2. Resolve `<self-improve-root>` by running `node {skill_dir}/scripts/resolve-paths.mjs --project-root {repo_path} [--topic "..."] [--slug "..."] --ensure-dirs`.
3. Create the `<self-improve-root>/` directory structure by copying from `templates/` in this skill directory into the resolved `config/` root.
4. Read `<self-improve-root>/state/agent-settings.json`. Check `si_setting_goal`, `si_setting_benchmark`, `si_setting_harness`.
4. **Trust confirmation** (mandatory, cannot be skipped):
a. If `trust_confirmed` is already `true` in agent-settings.json, skip to step 5 (resume path).
b. Display the target repo path and ask user to confirm:
`"Self-improve will run benchmark commands inside {repo_path}. This executes arbitrary code in that repository. Confirm? [yes/no]"`
c. If user declines: abort setup and exit. Do NOT proceed.
d. Record consent: set `trust_confirmed: true` in agent-settings.json.
5. Persist `topic_slug` into `config/settings.json` when the resolved root is topic-scoped so future resumes stay on the same track.

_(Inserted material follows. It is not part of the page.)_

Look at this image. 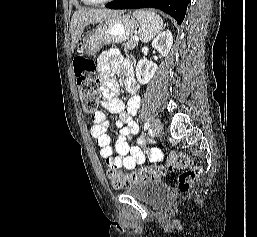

6. If goal not set → read `si-goal-clarifier.md` from this skill directory and run the 4-dimension Socratic interview directly in this context (Objective, Metric, Target, Scope). Write result to `<self-improve-root>/config/goal.md`.
6. If benchmark not set → read `si-benchmark-builder.md` from this skill directory, spawn a custom Agent(model=opus) with its content as prompt. The agent surveys the repo, creates or wraps a benchmark, validates 3x, and records baseline.
After benchmark is set, confirm the benchmark command with user:
`"Benchmark command: {benchmark_command}. This will be run repeatedly during the loop. Confirm? [yes/no]"`
If user declines: abort setup and exit.
7. If harness not set → confirm default harness rules (H001/H002/H003) with user or customize.
8. **Gate**: All of `si_setting_goal`, `si_setting_benchmark`, `si_setting_harness`, `trust_confirmed` must be true.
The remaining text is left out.